**Extract provided**:
Crypto Taxes in the UK: An In-Depth Guide

Crypto taxes in the UK are pretty similar to that of the US – 

Capital gain taxes on disposal of cryptocurrency and income taxes on crypto received as income or revenue. 

There are, however, some key distinctions between the two kinds of transactions. More importantly, it’s critical to understand how HMRC expects you to calculate and report your taxes, and in this guide, you’ll learn all about it and more. 

How Does HMRC View Cryptocurrency

HMRC (Her Majesty’s Revenue and Customs) haven’t clarified its stance on cryptocurrency. So far, all we know is they don’t consider crypto as currency or money. Instead, they treat crypto as a capital asset or property for tax purposes.

How is Crypto Taxed in the UK?

crypto taxes in the UK

Crypto taxes in the UK consist of capital gain taxes and income taxes. 

Capital Gain Taxes

Whenever you sell, spend or swap crypto, in other words, dispose of your crypto assets, you’ll trigger a capital gain tax event. 

In case you realize a gain, you’ll pay a 10-20% tax rate on your profit. However, the first £12,300 is tax-free for UK taxpayers under the Annual Exempt Amount.

**Instructions**:
(A) List every action that the UK crypto tax guide names as a way to dispose of crypto assets.
(B) From the UK crypto tax guide, write out the passage that begins at the words "Whenever you sell, spend" and stops after "Annual Exempt Amount.", swapping "profit" for "earnings".

**Excerpted data**:
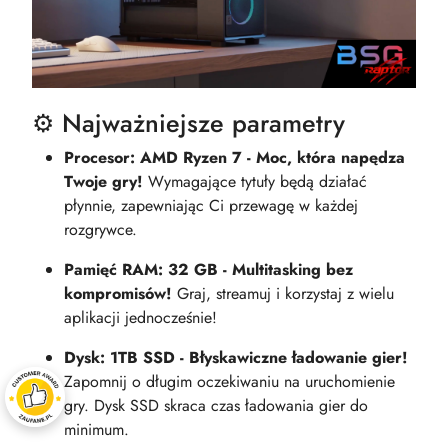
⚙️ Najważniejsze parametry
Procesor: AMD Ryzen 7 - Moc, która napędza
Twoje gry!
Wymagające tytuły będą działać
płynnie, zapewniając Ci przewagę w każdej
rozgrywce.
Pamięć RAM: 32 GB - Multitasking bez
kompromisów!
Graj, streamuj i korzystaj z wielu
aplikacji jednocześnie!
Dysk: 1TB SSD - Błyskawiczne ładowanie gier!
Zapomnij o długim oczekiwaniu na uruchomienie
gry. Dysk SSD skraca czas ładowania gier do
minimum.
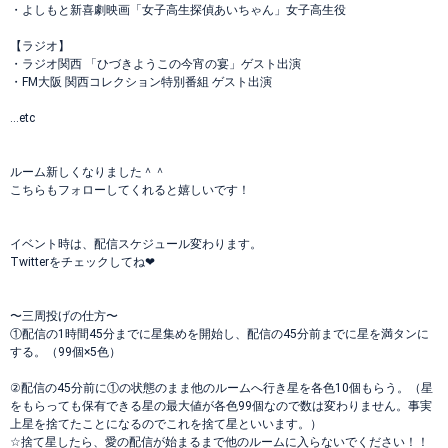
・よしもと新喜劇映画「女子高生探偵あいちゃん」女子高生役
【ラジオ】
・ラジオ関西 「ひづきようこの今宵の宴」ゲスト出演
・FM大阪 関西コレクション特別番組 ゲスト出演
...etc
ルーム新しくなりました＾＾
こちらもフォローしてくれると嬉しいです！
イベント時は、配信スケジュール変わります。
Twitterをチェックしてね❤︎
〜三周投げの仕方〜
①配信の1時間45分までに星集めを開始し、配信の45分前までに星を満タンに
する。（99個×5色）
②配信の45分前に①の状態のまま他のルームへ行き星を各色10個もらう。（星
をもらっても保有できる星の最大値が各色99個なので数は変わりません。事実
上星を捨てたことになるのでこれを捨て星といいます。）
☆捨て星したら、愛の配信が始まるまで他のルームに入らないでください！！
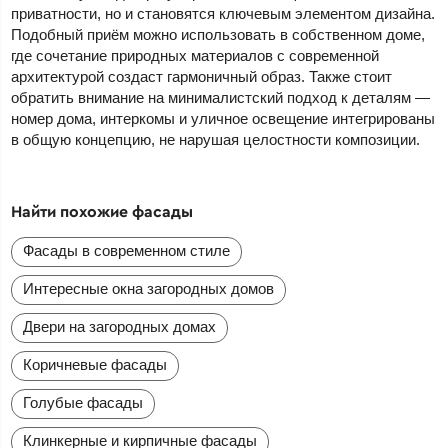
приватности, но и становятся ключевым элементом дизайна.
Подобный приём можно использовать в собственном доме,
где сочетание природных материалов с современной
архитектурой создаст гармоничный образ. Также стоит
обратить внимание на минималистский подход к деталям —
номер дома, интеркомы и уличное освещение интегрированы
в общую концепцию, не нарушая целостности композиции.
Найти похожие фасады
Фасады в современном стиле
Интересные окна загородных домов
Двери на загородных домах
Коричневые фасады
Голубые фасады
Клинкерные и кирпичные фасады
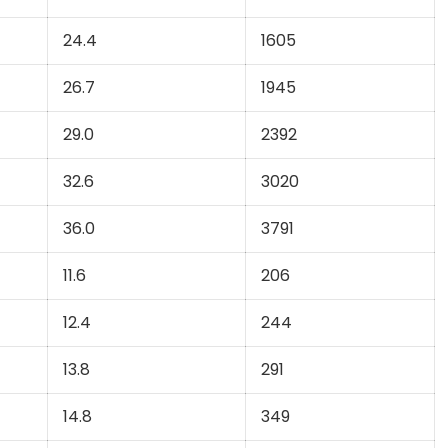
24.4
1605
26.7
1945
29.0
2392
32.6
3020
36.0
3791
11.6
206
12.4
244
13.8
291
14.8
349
---
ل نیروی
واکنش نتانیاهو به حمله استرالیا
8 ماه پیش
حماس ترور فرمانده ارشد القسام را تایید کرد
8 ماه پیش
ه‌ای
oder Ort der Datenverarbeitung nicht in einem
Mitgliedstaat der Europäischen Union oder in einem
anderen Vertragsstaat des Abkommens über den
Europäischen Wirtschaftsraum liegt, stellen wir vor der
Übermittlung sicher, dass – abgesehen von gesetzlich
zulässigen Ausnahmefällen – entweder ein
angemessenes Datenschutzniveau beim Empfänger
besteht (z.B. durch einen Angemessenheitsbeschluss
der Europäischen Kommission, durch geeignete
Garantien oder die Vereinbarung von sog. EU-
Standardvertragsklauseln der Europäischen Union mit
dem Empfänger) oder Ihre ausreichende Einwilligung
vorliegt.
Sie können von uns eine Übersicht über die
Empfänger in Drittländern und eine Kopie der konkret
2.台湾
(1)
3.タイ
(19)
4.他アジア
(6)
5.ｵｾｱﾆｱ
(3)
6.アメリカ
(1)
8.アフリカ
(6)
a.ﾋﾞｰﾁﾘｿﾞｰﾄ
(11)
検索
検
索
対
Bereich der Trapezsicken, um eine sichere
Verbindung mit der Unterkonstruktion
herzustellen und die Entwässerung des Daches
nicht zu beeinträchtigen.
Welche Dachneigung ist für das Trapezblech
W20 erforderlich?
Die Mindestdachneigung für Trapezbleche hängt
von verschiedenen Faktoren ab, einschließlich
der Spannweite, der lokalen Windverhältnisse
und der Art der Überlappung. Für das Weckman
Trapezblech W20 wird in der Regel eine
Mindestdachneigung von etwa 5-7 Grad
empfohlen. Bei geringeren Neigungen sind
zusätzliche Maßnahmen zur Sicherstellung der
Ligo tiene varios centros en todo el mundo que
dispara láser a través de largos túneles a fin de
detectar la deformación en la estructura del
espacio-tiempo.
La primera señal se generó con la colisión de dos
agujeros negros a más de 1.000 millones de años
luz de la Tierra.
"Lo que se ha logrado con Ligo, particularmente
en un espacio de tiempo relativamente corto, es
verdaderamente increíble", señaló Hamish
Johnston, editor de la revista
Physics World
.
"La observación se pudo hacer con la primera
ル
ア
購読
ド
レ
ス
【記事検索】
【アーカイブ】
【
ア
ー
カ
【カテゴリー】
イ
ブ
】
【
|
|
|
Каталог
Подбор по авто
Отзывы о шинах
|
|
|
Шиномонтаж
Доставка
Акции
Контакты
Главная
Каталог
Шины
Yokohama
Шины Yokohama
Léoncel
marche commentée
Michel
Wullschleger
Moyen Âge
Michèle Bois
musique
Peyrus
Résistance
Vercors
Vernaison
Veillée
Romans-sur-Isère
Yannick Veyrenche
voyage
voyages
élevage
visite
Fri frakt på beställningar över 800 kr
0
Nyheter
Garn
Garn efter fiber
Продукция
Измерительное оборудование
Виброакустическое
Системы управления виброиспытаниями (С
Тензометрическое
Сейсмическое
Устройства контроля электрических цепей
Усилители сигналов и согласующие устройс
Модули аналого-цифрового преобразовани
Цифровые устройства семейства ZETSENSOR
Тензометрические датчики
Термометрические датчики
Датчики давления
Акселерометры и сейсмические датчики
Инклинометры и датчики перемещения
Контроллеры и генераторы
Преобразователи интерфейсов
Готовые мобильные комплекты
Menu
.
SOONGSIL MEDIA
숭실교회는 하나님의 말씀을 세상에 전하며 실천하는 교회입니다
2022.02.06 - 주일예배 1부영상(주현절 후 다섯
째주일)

**Outputs by task**:
(A) sell, spend, swap

(B)
Whenever you sell, spend or swap crypto, in other words, dispose of your crypto assets, you’ll trigger a capital gain tax event. 

In case you realize a gain, you’ll pay a 10-20% tax rate on your earnings. However, the first £12,300 is tax-free for UK taxpayers under the Annual Exempt Amount.